Questo sabato, 30 novembre 2024, per escursioni tra moglie e marito, i due raminghi LaVuretta e Geniale, dapprima dicono: “Andiamo a Sant’Andrea Apostolo! No no, è fuori mano. Scegliamo un paese più vicino”. “Andiamo a nord” si dicono. E a mezz’ora, tre quarti d’ora da Cosenza, tra le mete non ancora toccate, c’è Cerzeto. Giunti nel paese arbreshe, visitano la chiesa di San Giacomo apostolo, intitolata anche ai Santi Pietro e Paolo (e dunque Apostoli accontentati), sebbene il Patrono sia San Nicola (molto venerata anche la Madonna del Carmine). Arraggiunata con una signora che in chiesa sta allestendo per la prima domenica di Avvento, giretto, caffè al bar, qualche foto. E poi toccata breve a San Giacomo e panino a San Martino di Finita dove erano già stati.
Sulla strada del ritorno, tappa al panificio di Torano dove fanno il pane con doppia lievitazione, la cd scorza, ma non mancano di comprare qualche turdillo e qualche altro dolce natalizio.
Buone cose e alla prossima
LaVuretta & Geniale

San Martino di Finita, 13 aprile 2024

Album foto

Stamattina, sabato 13 aprile anno domini 2024, sul calendario era S. Martino Papa e… cchi fai? A San Martino di Finita non vai?
E così, anche se i santi sono due Santi Martino diversi, poco importa, abbiamo colto – noi medesimo che siamo noi LaVuretta e Geniale – la suggestione e siamo andati in questo piccolo paese arbreshe.
Come in tutti o nella maggior parte dei paesi calabresi, i pochi abitanti che si incontrano sono cordiali e accoglienti e quando diciamo loro che è un diletto del sabato girare per paesi in cui non siamo mai stati, ci ringraziano. E noi ringraziamo loro per i sorrisi.
Il caffè del bar di fronte alla chiesa era ottimo, e anche il panino dell’alimentari collegato era buono (schiacciata e formaggio) accompagnato dalle due classiche e immancabili birricelle.

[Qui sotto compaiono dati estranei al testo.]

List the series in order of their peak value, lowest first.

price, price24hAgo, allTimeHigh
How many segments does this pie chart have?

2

Visita alla chiesa di S. Martino e anche a quella cd del borgo aperta dalla signora Lina. Approfondimento dei costumi del luogo grazie alla ragazza del negozio di alimentari che ci ha mostrato i costumi albanesi che indossano nelle varie manifestazioni e per le vallje.

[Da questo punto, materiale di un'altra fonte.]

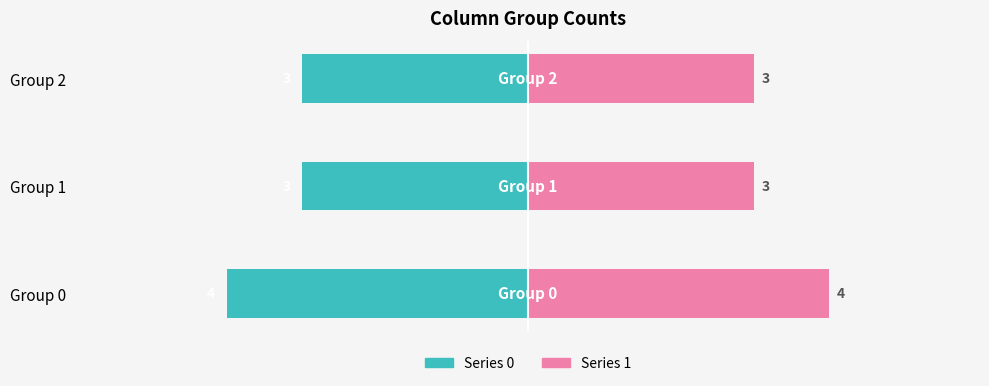

What is the highest value of the Series 0 series?

-3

Purtroppo, molte case sono abbandonate, ma il luogo ai piedi di monte Serra Nicolino, è molto rilassante. Insomma, abbiamo passato un paio di ore piacevoli. Non abbiamo fatto in tempo a visitare il santuario della Madonna della Misericordia che si trova in una frazione più in basso nei pressi del torrente Finita, affluente del Crati. E neanche S. Maria le Grotte che vedremo prossimamente. A volte qualcuno chiede: ma che c’è da vedere qui o lì? C’è tutto o forse niente. Dipende da quello che si cerca. Alla prossima e buone cose a tutti.